Please set down the records exactly, keeping every line.

++++++++

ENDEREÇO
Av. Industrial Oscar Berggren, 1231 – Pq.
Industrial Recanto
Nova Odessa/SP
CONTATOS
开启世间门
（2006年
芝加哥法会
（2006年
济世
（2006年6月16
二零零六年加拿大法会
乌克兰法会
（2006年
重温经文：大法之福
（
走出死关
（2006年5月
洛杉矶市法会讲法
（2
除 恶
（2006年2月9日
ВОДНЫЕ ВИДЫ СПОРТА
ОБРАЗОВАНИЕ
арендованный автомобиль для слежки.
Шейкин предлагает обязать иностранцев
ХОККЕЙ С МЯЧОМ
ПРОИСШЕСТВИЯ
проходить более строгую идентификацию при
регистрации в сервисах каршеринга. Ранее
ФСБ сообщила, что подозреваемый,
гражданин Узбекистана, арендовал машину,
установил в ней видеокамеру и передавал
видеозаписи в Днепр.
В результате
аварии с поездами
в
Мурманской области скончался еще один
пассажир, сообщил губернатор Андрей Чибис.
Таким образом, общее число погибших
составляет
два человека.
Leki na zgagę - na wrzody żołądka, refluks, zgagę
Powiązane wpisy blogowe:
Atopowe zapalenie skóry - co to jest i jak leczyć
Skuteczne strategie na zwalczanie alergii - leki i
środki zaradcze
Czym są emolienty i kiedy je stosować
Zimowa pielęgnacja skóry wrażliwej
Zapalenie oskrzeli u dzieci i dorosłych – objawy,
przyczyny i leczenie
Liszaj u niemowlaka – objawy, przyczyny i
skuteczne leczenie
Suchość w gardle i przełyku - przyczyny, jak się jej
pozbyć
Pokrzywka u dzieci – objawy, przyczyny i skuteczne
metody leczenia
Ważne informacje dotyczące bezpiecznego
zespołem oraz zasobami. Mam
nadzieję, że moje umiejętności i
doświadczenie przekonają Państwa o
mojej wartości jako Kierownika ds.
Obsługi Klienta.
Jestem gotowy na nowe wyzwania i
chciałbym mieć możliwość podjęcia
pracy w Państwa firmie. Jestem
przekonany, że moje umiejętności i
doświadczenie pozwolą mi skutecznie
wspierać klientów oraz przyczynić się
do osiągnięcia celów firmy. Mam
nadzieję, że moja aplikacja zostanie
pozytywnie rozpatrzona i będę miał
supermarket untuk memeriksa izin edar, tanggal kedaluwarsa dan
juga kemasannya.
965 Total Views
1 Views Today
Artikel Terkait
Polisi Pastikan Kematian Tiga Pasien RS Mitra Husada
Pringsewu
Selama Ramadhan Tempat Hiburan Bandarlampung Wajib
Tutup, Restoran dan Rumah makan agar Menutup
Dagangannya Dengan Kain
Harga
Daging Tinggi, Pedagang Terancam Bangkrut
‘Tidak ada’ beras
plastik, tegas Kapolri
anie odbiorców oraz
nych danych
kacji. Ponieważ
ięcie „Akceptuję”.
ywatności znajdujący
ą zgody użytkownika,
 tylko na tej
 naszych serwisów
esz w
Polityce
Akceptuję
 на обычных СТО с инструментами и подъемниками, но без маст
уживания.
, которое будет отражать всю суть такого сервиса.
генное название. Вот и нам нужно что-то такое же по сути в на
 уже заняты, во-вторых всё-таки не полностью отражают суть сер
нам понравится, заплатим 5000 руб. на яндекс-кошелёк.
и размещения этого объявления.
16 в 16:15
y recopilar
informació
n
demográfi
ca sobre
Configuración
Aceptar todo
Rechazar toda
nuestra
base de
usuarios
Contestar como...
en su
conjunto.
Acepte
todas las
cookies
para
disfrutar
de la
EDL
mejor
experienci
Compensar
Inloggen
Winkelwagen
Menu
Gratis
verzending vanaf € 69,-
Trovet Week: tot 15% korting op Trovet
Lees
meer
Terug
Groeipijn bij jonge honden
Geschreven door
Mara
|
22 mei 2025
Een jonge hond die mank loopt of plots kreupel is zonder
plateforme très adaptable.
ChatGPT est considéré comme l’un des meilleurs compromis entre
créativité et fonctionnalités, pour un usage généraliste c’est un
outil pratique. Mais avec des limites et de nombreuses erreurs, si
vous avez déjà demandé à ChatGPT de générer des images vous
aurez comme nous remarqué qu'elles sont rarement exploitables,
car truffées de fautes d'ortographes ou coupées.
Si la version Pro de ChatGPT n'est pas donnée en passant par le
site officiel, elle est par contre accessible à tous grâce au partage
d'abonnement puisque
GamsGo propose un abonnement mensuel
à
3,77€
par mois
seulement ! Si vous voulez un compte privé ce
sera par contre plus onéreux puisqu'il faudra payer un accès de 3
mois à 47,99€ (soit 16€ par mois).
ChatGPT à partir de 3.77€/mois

++++++++

[RESULT OF THE TASK]:
ENDEREÇO
Av. Industrial Oscar Berggren, 1231 – Pq.
Industrial Recanto
Nova Odessa/SP
CONTATOS
开启世间门
（2006年
芝加哥法会
（2006年
济世
（2006年6月16
二零零六年加拿大法会
乌克兰法会
（2006年
重温经文：大法之福
（
走出死关
（2006年5月
洛杉矶市法会讲法
（2
除 恶
（2006年2月9日
ВОДНЫЕ ВИДЫ СПОРТА
ОБРАЗОВАНИЕ
арендованный автомобиль для слежки.
Шейкин предлагает обязать иностранцев
ХОККЕЙ С МЯЧОМ
ПРОИСШЕСТВИЯ
проходить более строгую идентификацию при
регистрации в сервисах каршеринга. Ранее
ФСБ сообщила, что подозреваемый,
гражданин Узбекистана, арендовал машину,
установил в ней видеокамеру и передавал
видеозаписи в Днепр.
В результате
аварии с поездами
в
Мурманской области скончался еще один
пассажир, сообщил губернатор Андрей Чибис.
Таким образом, общее число погибших
составляет
два человека.
Leki na zgagę - na wrzody żołądka, refluks, zgagę
Powiązane wpisy blogowe:
Atopowe zapalenie skóry - co to jest i jak leczyć
Skuteczne strategie na zwalczanie alergii - leki i
środki zaradcze
Czym są emolienty i kiedy je stosować
Zimowa pielęgnacja skóry wrażliwej
Zapalenie oskrzeli u dzieci i dorosłych – objawy,
przyczyny i leczenie
Liszaj u niemowlaka – objawy, przyczyny i
skuteczne leczenie
Suchość w gardle i przełyku - przyczyny, jak się jej
pozbyć
Pokrzywka u dzieci – objawy, przyczyny i skuteczne
metody leczenia
Ważne informacje dotyczące bezpiecznego
zespołem oraz zasobami. Mam
nadzieję, że moje umiejętności i
doświadczenie przekonają Państwa o
mojej wartości jako Kierownika ds.
Obsługi Klienta.
Jestem gotowy na nowe wyzwania i
chciałbym mieć możliwość podjęcia
pracy w Państwa firmie. Jestem
przekonany, że moje umiejętności i
doświadczenie pozwolą mi skutecznie
wspierać klientów oraz przyczynić się
do osiągnięcia celów firmy. Mam
nadzieję, że moja aplikacja zostanie
pozytywnie rozpatrzona i będę miał
supermarket untuk memeriksa izin edar, tanggal kedaluwarsa dan
juga kemasannya.
965 Total Views
1 Views Today
Artikel Terkait
Polisi Pastikan Kematian Tiga Pasien RS Mitra Husada
Pringsewu
Selama Ramadhan Tempat Hiburan Bandarlampung Wajib
Tutup, Restoran dan Rumah makan agar Menutup
Dagangannya Dengan Kain
Harga
Daging Tinggi, Pedagang Terancam Bangkrut
‘Tidak ada’ beras
plastik, tegas Kapolri
anie odbiorców oraz
nych danych
kacji. Ponieważ
ięcie „Akceptuję”.
ywatności znajdujący
ą zgody użytkownika,
 tylko na tej
 naszych serwisów
esz w
Polityce
Akceptuję
 на обычных СТО с инструментами и подъемниками, но без маст
уживания.
, которое будет отражать всю суть такого сервиса.
генное название. Вот и нам нужно что-то такое же по сути в на
 уже заняты, во-вторых всё-таки не полностью отражают суть сер
нам понравится, заплатим 5000 руб. на яндекс-кошелёк.
и размещения этого объявления.
16 в 16:15
y recopilar
informació
n
demográfi
ca sobre
Configuración
Aceptar todo
Rechazar toda
nuestra
base de
usuarios
Contestar como...
en su
conjunto.
Acepte
todas las
cookies
para
disfrutar
de la
EDL
mejor
experienci
Compensar
Inloggen
Winkelwagen
Menu
Gratis
verzending vanaf € 69,-
Trovet Week: tot 15% korting op Trovet
Lees
meer
Terug
Groeipijn bij jonge honden
Geschreven door
Mara
|
22 mei 2025
Een jonge hond die mank loopt of plots kreupel is zonder
plateforme très adaptable.
ChatGPT est considéré comme l’un des meilleurs compromis entre
créativité et fonctionnalités, pour un usage généraliste c’est un
outil pratique. Mais avec des limites et de nombreuses erreurs, si
vous avez déjà demandé à ChatGPT de générer des images vous
aurez comme nous remarqué qu'elles sont rarement exploitables,
car truffées de fautes d'ortographes ou coupées.
Si la version Pro de ChatGPT n'est pas donnée en passant par le
site officiel, elle est par contre accessible à tous grâce au partage
d'abonnement puisque
GamsGo propose un abonnement mensuel
à
3,77€
par mois
seulement ! Si vous voulez un compte privé ce
sera par contre plus onéreux puisqu'il faudra payer un accès de 3
mois à 47,99€ (soit 16€ par mois).
ChatGPT à partir de 3.77€/mois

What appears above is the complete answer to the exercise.